**Using the information:**
1. From the passage about Bully's glitches, reproduce word for word the part from "There's a few" up to and including "a real disappointment.".
2. Render the lines of the listing as a numbered list, from the line with "Aggravated Assault, Aggravated Battery, Criminal" up to and including the line with "What is the sum", leaving out blank lines.

**Supplied text:**
══════════

There's a few other problems here that can mar your experience with Bully, starting with the occasional camera and control problems. These were present on PS2 so it's a shame to see they didn't get ironed out, and likewise the usual glitches you'd expect from sandbox games like people or objects getting stuck in walls/scenery or quests breaking so you have to restart. These things? Minor nuisance really, especially compared to the game-breaking crashes and lockups that are plaguing some users of the game. The problems appear to occur more frequently on older hardware, but during the course of my 20-hour playthrough on my `07 repaired launch console, I had six or seven lockups that required a hard restart. Others have had it worse, and they tend to also suffer from jerky framerate and audio hiccups galore, which is a real disappointment.

══════════

**Input data:**
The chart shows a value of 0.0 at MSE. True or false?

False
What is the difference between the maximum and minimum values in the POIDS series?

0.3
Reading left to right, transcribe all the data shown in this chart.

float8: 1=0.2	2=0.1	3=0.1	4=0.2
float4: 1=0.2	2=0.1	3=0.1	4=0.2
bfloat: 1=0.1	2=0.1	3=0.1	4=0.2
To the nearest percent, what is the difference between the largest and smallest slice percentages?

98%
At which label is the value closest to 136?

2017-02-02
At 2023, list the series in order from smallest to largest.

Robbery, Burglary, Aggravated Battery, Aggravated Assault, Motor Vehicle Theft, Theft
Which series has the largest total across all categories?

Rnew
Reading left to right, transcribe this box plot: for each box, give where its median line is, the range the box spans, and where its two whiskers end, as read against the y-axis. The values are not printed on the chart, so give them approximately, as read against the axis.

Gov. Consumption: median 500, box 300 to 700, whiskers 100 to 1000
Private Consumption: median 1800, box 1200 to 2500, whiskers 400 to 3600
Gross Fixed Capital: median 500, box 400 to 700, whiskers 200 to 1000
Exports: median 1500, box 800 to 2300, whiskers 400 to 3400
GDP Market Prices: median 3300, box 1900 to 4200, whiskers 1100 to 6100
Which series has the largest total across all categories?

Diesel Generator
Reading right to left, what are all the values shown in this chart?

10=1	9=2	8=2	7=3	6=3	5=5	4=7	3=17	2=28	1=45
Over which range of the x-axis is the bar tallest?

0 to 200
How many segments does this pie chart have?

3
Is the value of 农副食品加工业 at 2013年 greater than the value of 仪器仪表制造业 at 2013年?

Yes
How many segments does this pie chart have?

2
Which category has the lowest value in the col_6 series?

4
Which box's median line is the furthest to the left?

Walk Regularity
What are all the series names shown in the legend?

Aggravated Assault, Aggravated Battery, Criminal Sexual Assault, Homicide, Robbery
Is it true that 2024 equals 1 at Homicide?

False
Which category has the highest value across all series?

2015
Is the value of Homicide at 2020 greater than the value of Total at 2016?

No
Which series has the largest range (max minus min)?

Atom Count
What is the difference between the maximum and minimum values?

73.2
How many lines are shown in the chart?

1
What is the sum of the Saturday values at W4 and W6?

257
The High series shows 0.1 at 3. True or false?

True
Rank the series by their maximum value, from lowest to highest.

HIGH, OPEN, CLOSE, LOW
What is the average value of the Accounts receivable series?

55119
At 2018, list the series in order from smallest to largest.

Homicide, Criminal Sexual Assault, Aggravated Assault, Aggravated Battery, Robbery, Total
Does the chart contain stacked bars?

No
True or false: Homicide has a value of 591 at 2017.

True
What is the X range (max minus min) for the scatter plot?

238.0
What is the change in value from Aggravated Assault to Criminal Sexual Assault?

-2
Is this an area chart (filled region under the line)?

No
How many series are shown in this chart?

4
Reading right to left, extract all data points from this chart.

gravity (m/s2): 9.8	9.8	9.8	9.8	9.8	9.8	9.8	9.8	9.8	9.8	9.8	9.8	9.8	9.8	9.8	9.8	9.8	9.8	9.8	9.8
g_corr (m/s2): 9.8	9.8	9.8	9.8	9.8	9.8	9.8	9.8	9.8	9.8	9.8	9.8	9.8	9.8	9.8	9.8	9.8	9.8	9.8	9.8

══════════

**Activity answers:**
1.
There's a few other problems here that can mar your experience with Bully, starting with the occasional camera and control problems. These were present on PS2 so it's a shame to see they didn't get ironed out, and likewise the usual glitches you'd expect from sandbox games like people or objects getting stuck in walls/scenery or quests breaking so you have to restart. These things? Minor nuisance really, especially compared to the game-breaking crashes and lockups that are plaguing some users of the game. The problems appear to occur more frequently on older hardware, but during the course of my 20-hour playthrough on my `07 repaired launch console, I had six or seven lockups that required a hard restart. Others have had it worse, and they tend to also suffer from jerky framerate and audio hiccups galore, which is a real disappointment.

2.
1. Aggravated Assault, Aggravated Battery, Criminal Sexual Assault, Homicide, Robbery
2. Is it true that 2024 equals 1 at Homicide?
3. False
4. Which category has the highest value across all series?
5. 2015
6. Is the value of Homicide at 2020 greater than the value of Total at 2016?
7. No
8. Which series has the largest range (max minus min)?
9. Atom Count
10. What is the difference between the maximum and minimum values?
11. 73.2
12. How many lines are shown in the chart?
13. 1
14. What is the sum of the Saturday values at W4 and W6?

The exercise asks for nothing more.